A Framework for Feasible Counterfactual Exploration incorporating Causality, Sparsity and Density
This work addresses the need for interpretable and practical counterfactual explanations in real-world applications, though it appears incremental by building on existing methods.
The authors tackled the problem of generating feasible counterfactual explanations for machine learning models by preserving causal relations and ensuring sparsity, using a black-box classifier and Variational Autoencoder on three benchmark datasets to produce feasible and sparse examples that satisfy causal constraints.
The imminent need to interpret the output of a Machine Learning model with counterfactual (CF) explanations - via small perturbations to the input - has been notable in the research community. Although the variety of CF examples is important, the aspect of them being feasible at the same time, does not necessarily apply in their entirety.

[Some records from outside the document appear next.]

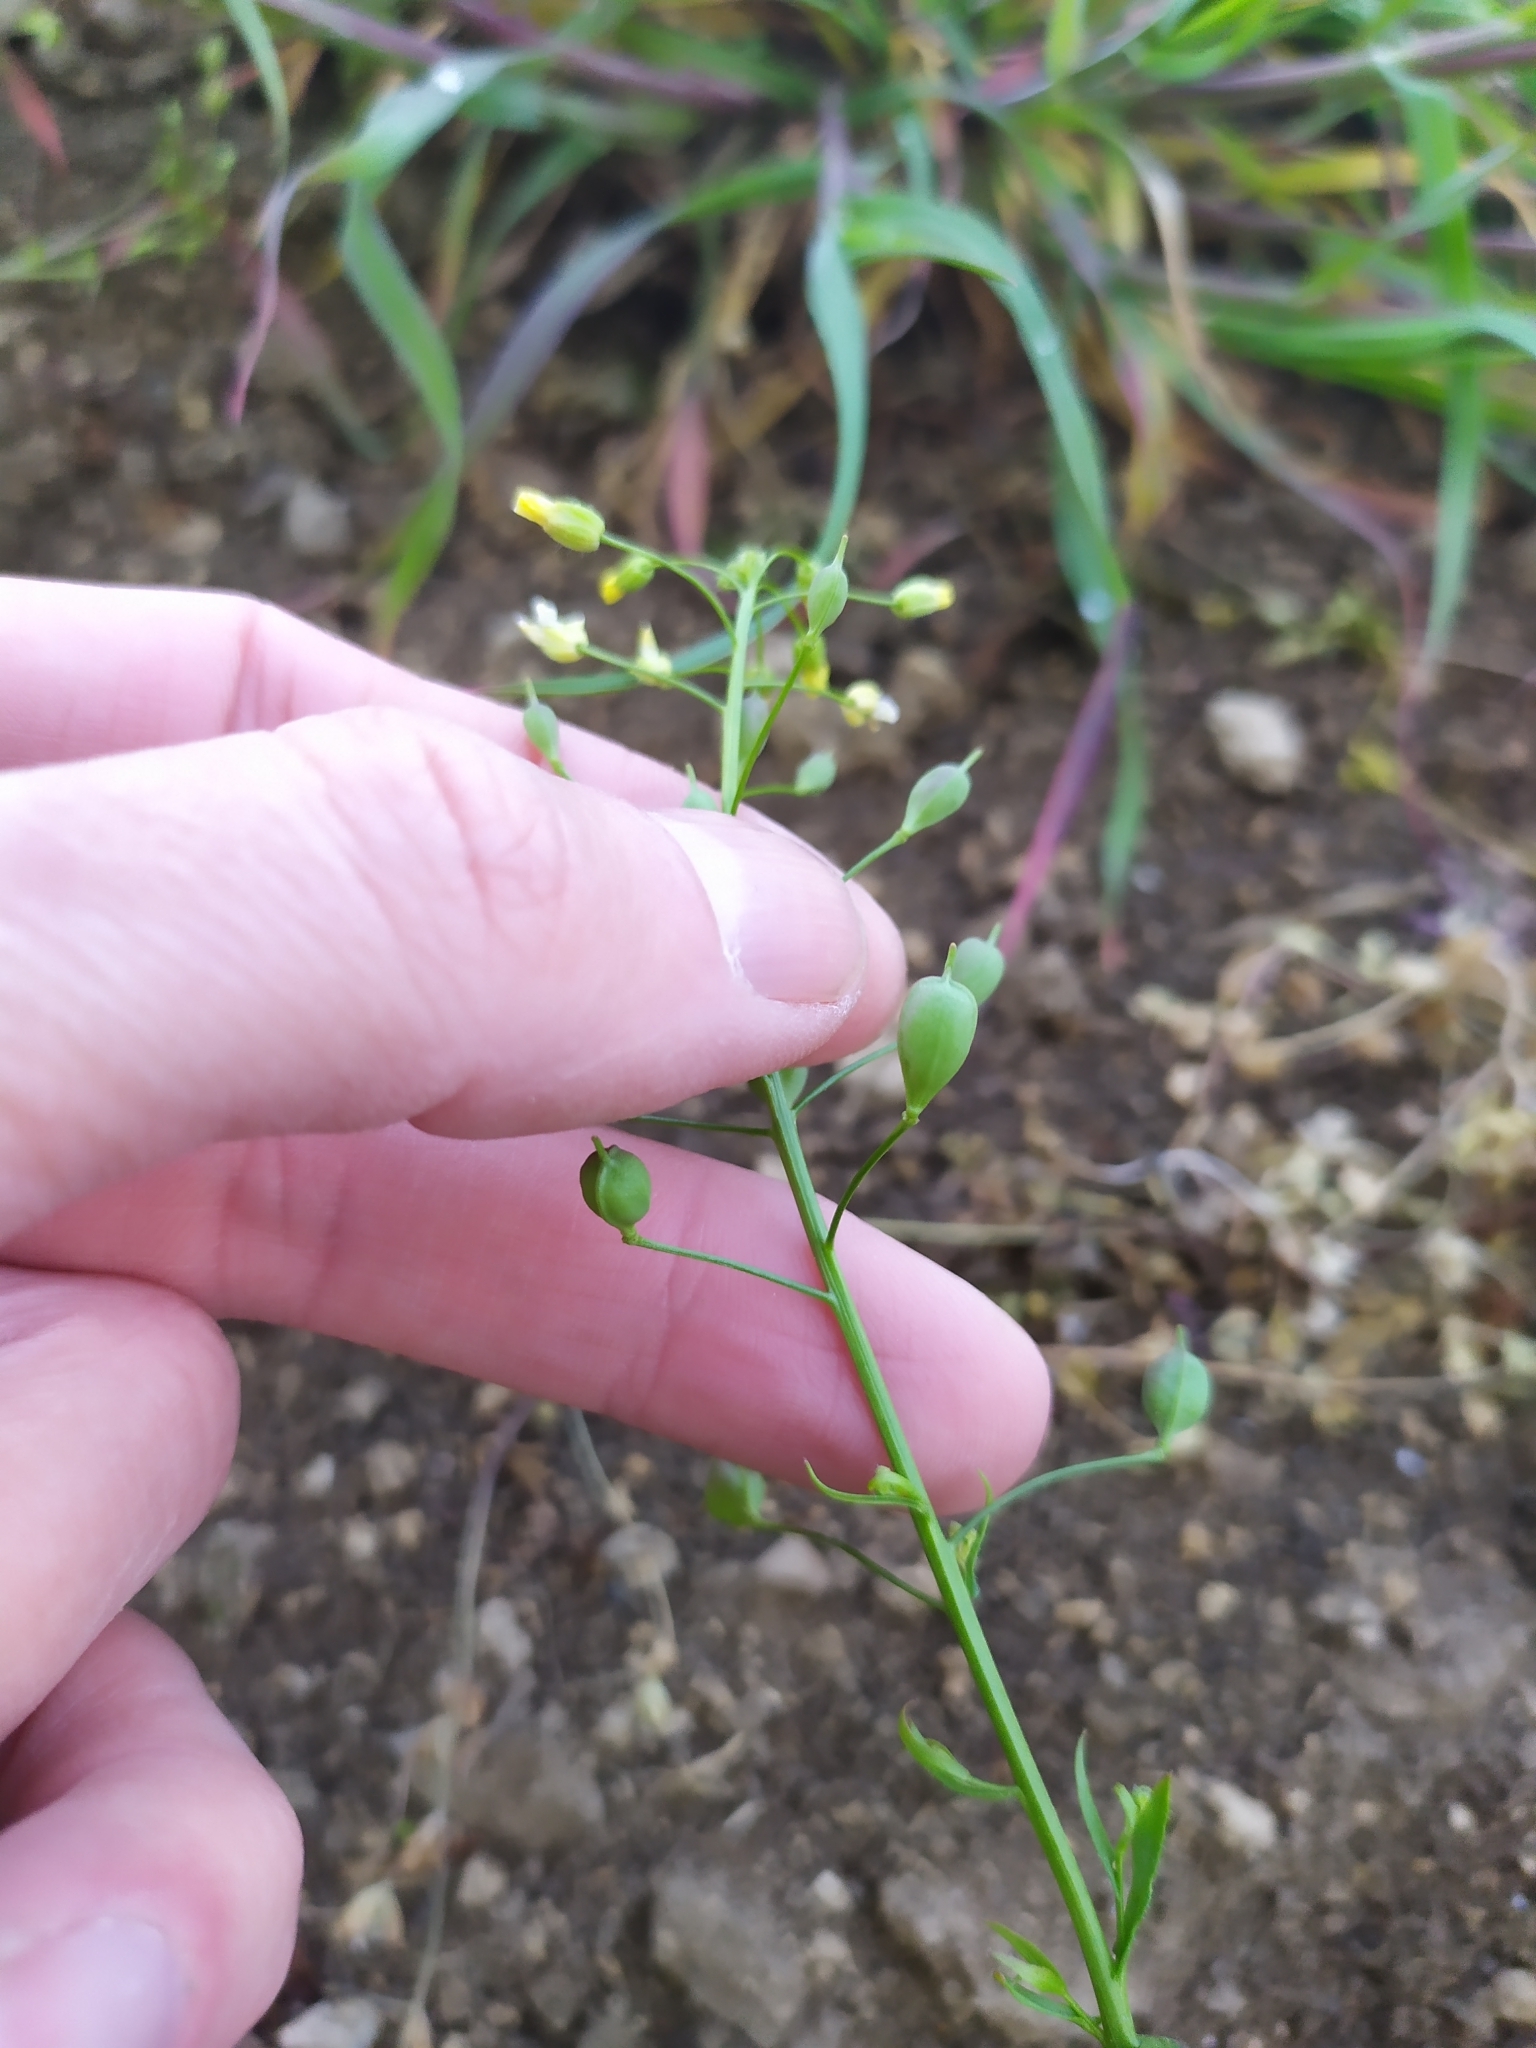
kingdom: Plantae
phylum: Tracheophyta
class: Magnoliopsida
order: Brassicales
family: Brassicaceae
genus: Camelina
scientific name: Camelina sativa
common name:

This work uses different benchmark datasets to examine through the preservation of the logical causal relations of their attributes, whether CF examples can be generated after a small amount of changes to the original input, be feasible and actually useful to the end-user in a real-world case. To achieve this, we used a black box model as a classifier, to distinguish the desired from the input class and a Variational Autoencoder (VAE) to generate feasible CF examples. As an extension, we also extracted two-dimensional manifolds (one for each dataset) that located the majority of the feasible examples, a representation that adequately distinguished them from infeasible ones. For our experimentation we used three commonly used datasets and we managed to generate feasible and at the same time sparse, CF examples that satisfy all possible predefined causal constraints, by confirming their importance with the attributes in a dataset.